:: Supplied material

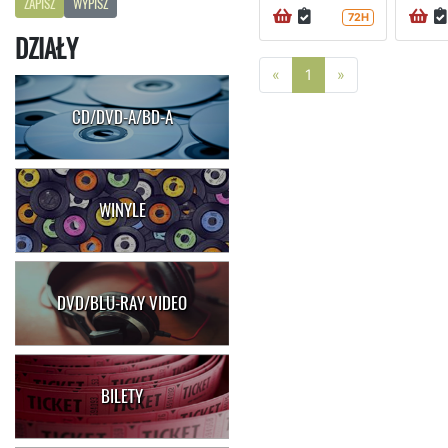
ZAPISZ
WYPISZ
72H
DZIAŁY
Poprzednia strona
Następna stro
«
1
»
CD/DVD-A/BD-A
WINYLE
DVD/BLU-RAY VIDEO
BILETY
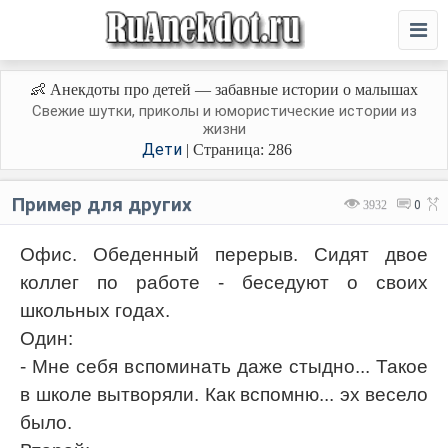
👶 Анекдоты про детей — забавные истории о малышах
Свежие шутки, приколы и юмористические истории из
жизни
Дети
| Страница: 286
Пример для других
3932
0
Офис. Обеденный перерыв. Сидят двое
коллег по работе - беседуют о своих
школьных годах.
Один:
- Мне себя вспоминать даже стыдно... Такое
в школе вытворяли. Как вспомню... эх весело
было.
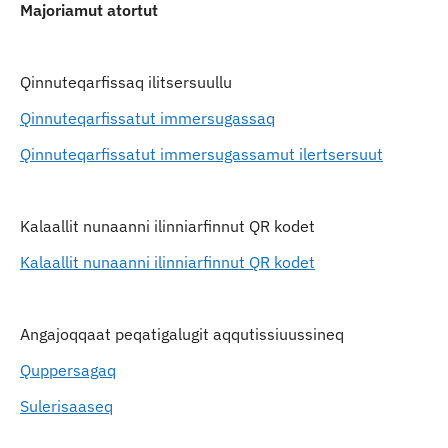
Majoriamut atortut
Qinnuteqarfissaq ilitsersuullu
Qinnuteqarfissatut immersugassaq
Qinnuteqarfissatut immersugassamut ilertsersuut
Kalaallit nunaanni ilinniarfinnut QR kodet
Kalaallit nunaanni ilinniarfinnut QR kodet
Angajoqqaat peqatigalugit aqqutissiuussineq
Quppersagaq
Sulerisaaseq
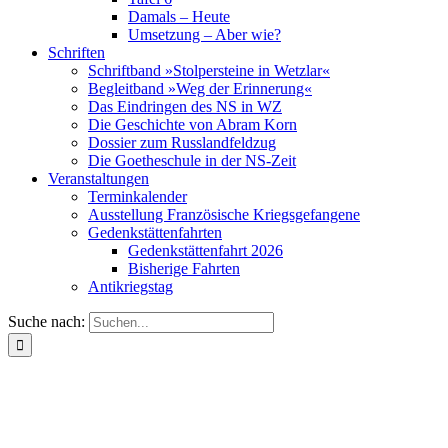
Damals – Heute
Umsetzung – Aber wie?
Schriften
Schriftband »Stolpersteine in Wetzlar«
Begleitband »Weg der Erinnerung«
Das Eindringen des NS in WZ
Die Geschichte von Abram Korn
Dossier zum Russlandfeldzug
Die Goetheschule in der NS-Zeit
Veranstaltungen
Terminkalender
Ausstellung Französische Kriegsgefangene
Gedenkstättenfahrten
Gedenkstättenfahrt 2026
Bisherige Fahrten
Antikriegstag
Suche nach:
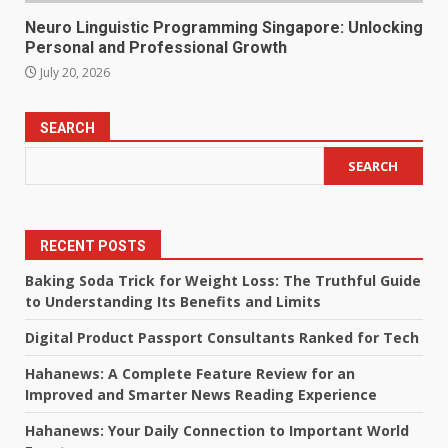
Neuro Linguistic Programming Singapore: Unlocking
Personal and Professional Growth
July 20, 2026
SEARCH
SEARCH
RECENT POSTS
Baking Soda Trick for Weight Loss: The Truthful Guide
to Understanding Its Benefits and Limits
Digital Product Passport Consultants Ranked for Tech
Hahanews: A Complete Feature Review for an
Improved and Smarter News Reading Experience
Hahanews: Your Daily Connection to Important World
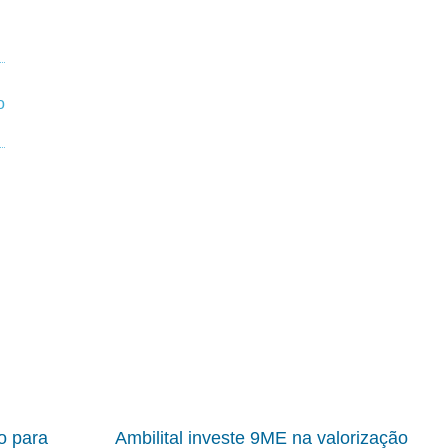
io para
Ambilital investe 9ME na valorização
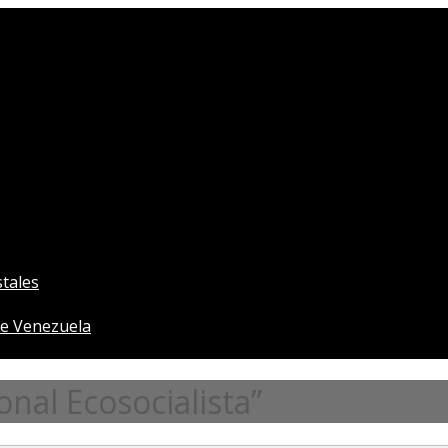
tales
e Venezuela
al Ecosocialista”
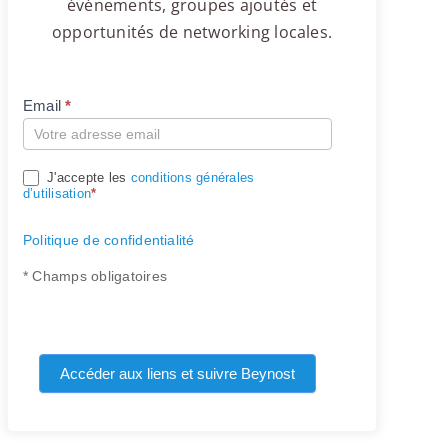
événements, groupes ajoutés et
opportunités de networking locales.
Email
*
Compte
J'accepte les
conditions générales
d’utilisation
*
Politique de confidentialité
* Champs obligatoires
Accéder aux liens et suivre Beynost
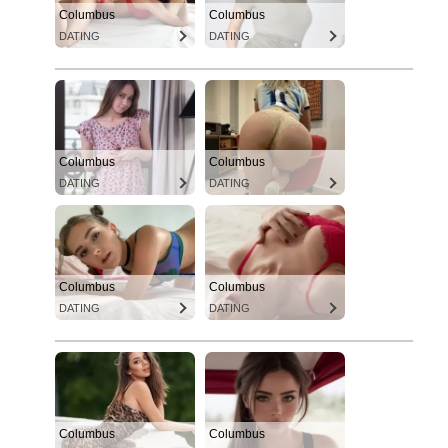
Columbus
Columbus
DATING
DATING
Columbus
Columbus
DATING
DATING
Columbus
Columbus
DATING
DATING
Columbus
Columbus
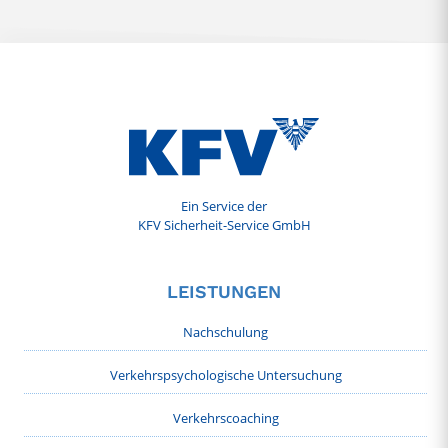
Ein Service der
KFV Sicherheit-Service GmbH
LEISTUNGEN
Nachschulung
Verkehrspsychologische Untersuchung
Verkehrscoaching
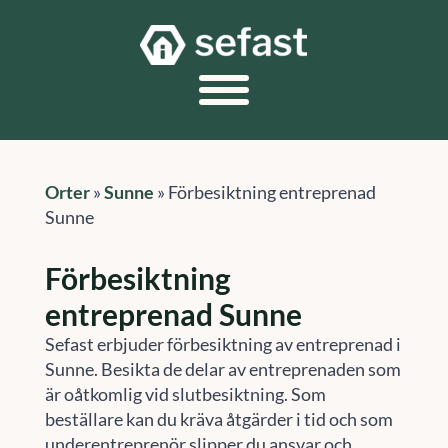
Orter
»
Sunne
»
Förbesiktning entreprenad
Sunne
Förbesiktning
entreprenad Sunne
Sefast erbjuder förbesiktning av entreprenad i
Sunne. Besikta de delar av entreprenaden som
är oåtkomlig vid slutbesiktning. Som
beställare kan du kräva åtgärder i tid och som
underentreprenör slipper du ansvar och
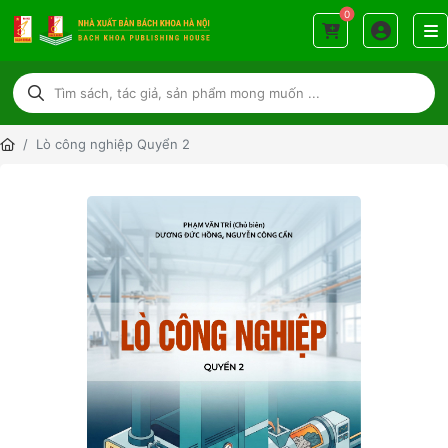
0
Lò công nghiệp Quyển 2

::::

Exercise objective:
Go through the data and show every line where "Qinnuteqarfissatut" occurs.

Response:
Qinnuteqarfissatut immersugassaq
Qinnuteqarfissatut immersugassamut ilertsersuut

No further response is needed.